Lavamos el cuello con método. Y así, el latido nos piensa después del contacto. Cada pulsación tiene un rasgo propio; cada latido divide los continentes de los cuerpos y acerca a su misma orilla a cuerpos vivos en búsqueda de paz. Los pies desnudos dentro del río, su pulso, se extiende en el ser del agua. El latido que inicia en el mundo de los vivos y se desvanece en el ahogado mundo de los muertos se replica en la música. La naturaleza lo reproduce a través de gotas constantes de lluvia que caen sobre el lago. Cada una crea círculos concéntricos que se extienden. Ese es el espectro del temblor del agua.

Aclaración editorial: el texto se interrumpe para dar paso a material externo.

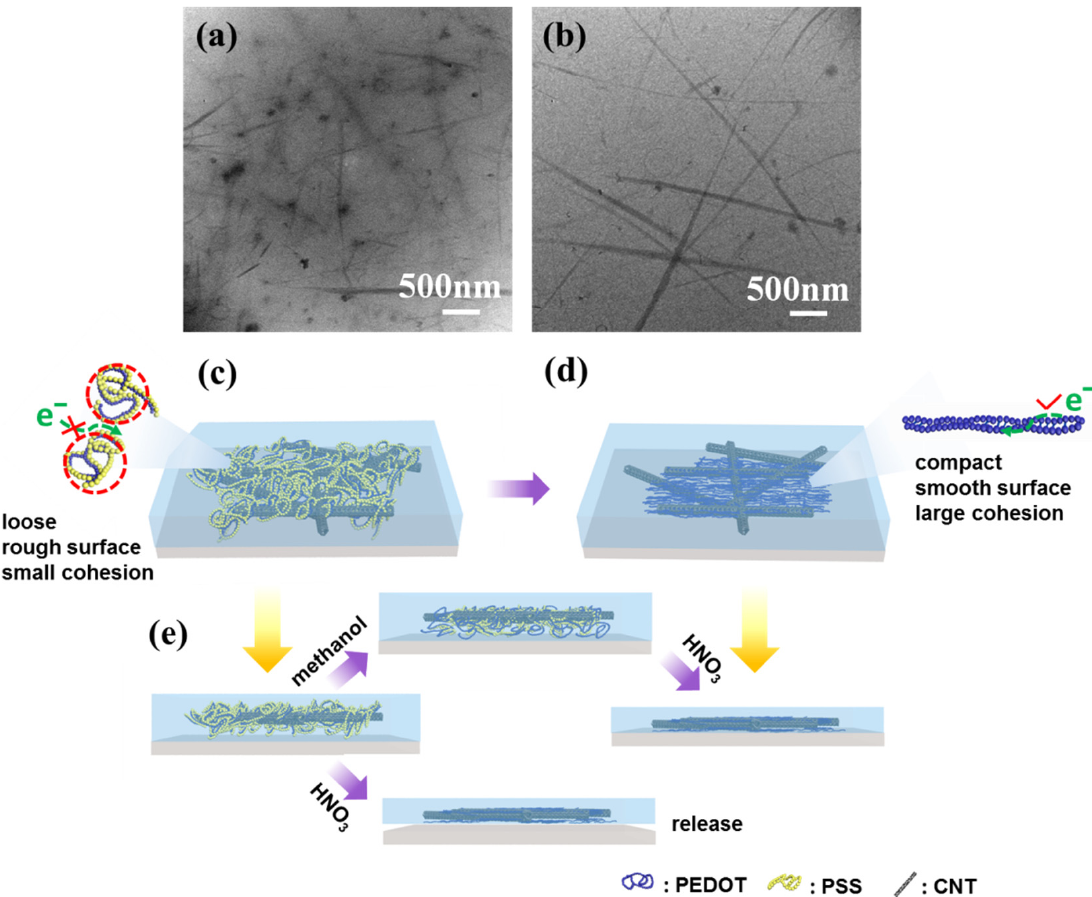
Figure 5. TEM images of ( a ) CNT/P-TCFs and ( b ) CNT/P-NTCFs. The CNT/P-TCFs were prepared at the spin speed of 1000 rpm and CNT solution of 0.2 mg/mL. Corresponding proposed schematic diagrams for the structure of ( c ) CNT/P-TCFs and ( d ) CNT/P-NTCFs. Red lines show spherical PEDOT: PSS chain. ( e ) Schematic of adhesion under different post- treatments.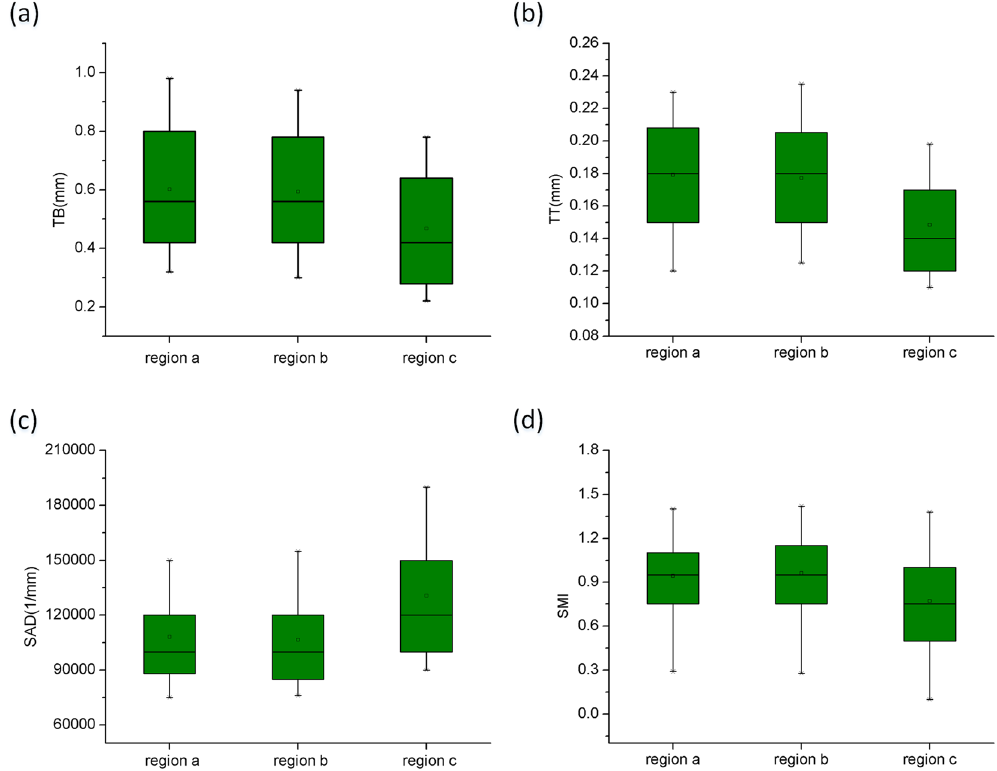
Figure 3. Finite element model used to apply boundary conditions along the three orthogonal directions. The pink arrow represents the position and direction of the displacement constraint (the constraint size is 1%), and the blue mark shows that the surface of the mark is completely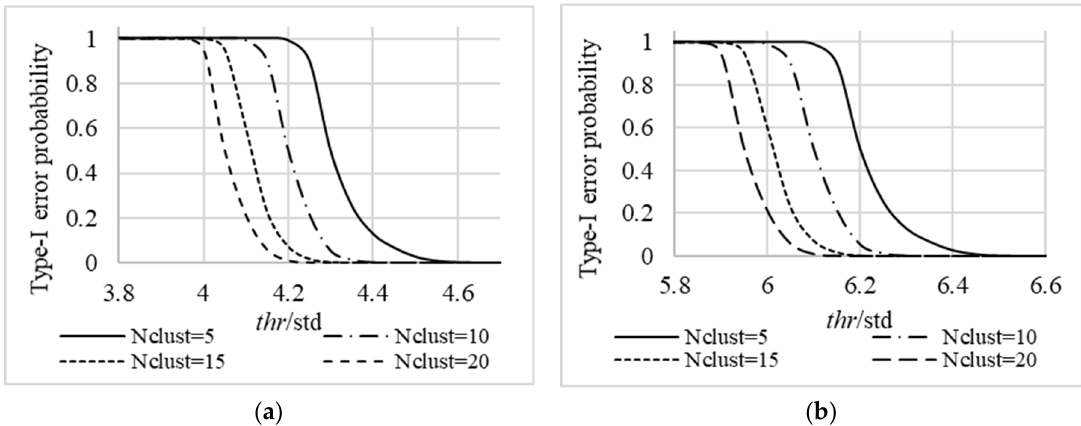
Figure 16. Probability of making a type-I error at different N clust for uncorrelated ( a ) and correlated ( b ) stationary noise.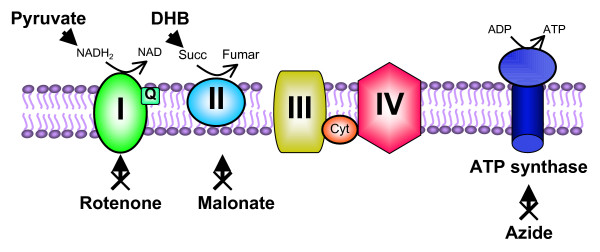
Scheme 1 : Mitochondrial enzyme complexes of the respiratory chain and inhibition sites.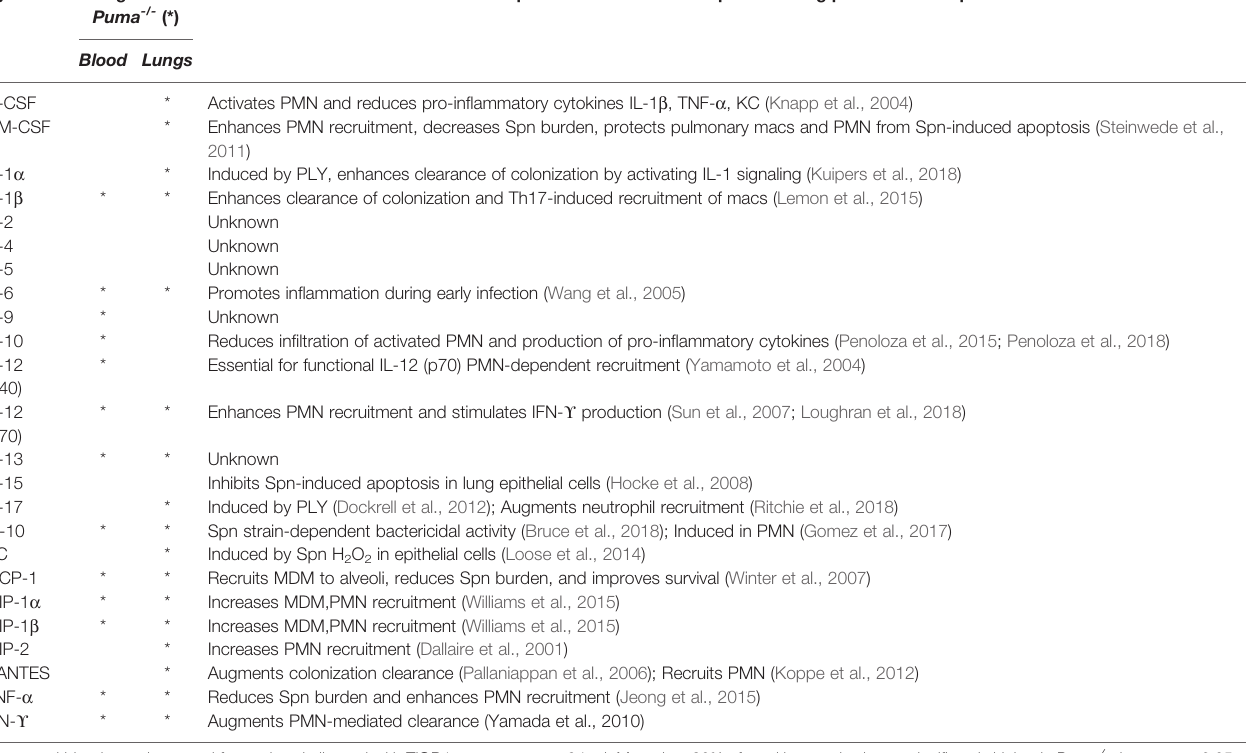
TABLE 2 | Pro-in fl ammatory cytokine pro fi le of Puma -/- mice during early innate immune response. Known or suspected role in innate response during pneumococcal Cytokine Higher in Puma -/- (*)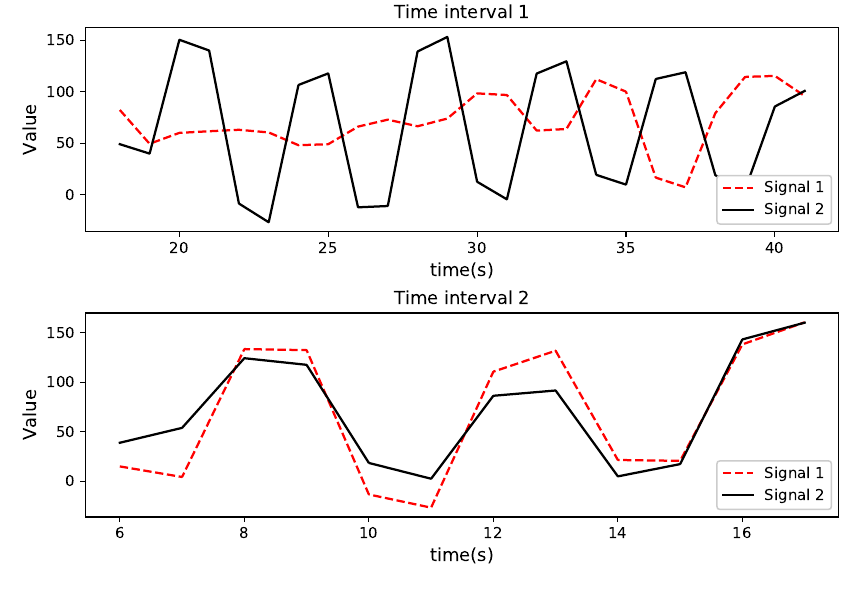
Figure 1. Example of the maximum marginal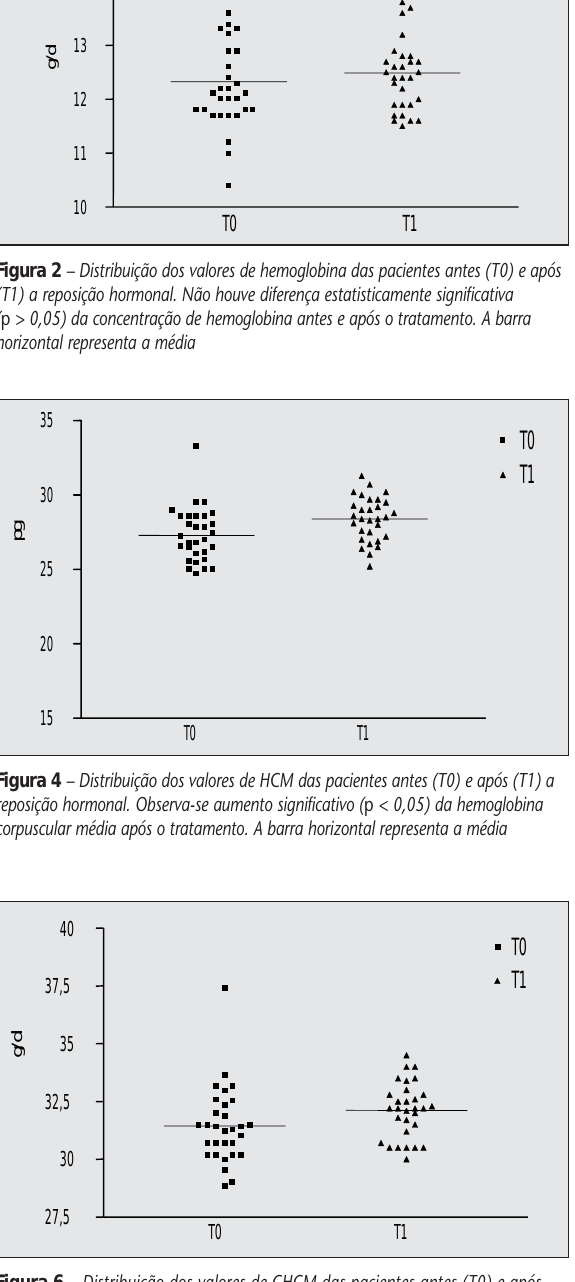
Figura 5 – Distribuição dos valores de VCM das pacientes antes (T0) e após (T1) a reposição hormonal. Observa-se aumento significativo ( p < 0,05) do volume corpuscular médio após o tratamento. A barra horizontal representa a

Iván Alexander de León Aguirre, representante Ndé Lipán Apache en Coahuila, a quien recurro cada que me acerco a la belleza no occidental de su pueblo, me comparte un elemento valioso: los tambores de agua. Originalmente eran de barro o de ollas de cobre en las que cocían frijoles y carne sobre la leña, recubiertos con piel de venado o cabra curtida. El tambor representa el aire, la tierra, el fuego y el agua. En la actualidad, la piel se mantiene; lo que ha mudado es el recipiente, ahora es una vasija de metal cualquiera que se emplea en la cocina Lo que permanece también es lo que llevan en su interior: una piedra turquesa de tamaño menor que una nuez y una madera carbonizada. El tambor se llena con un tercio de agua. De ahí el sonido único. Su latido y su estremecimiento.
Toda belleza conserva el significado, a lo largo del tiempo de ciertos elementos, aunque en su derredor haya devastación o cambio. El temblor y la música —mis hijas y mi madre—, más allá de cualquier persona, afortunadamente, poseen una tendencia feroz a recuperar lo perdido.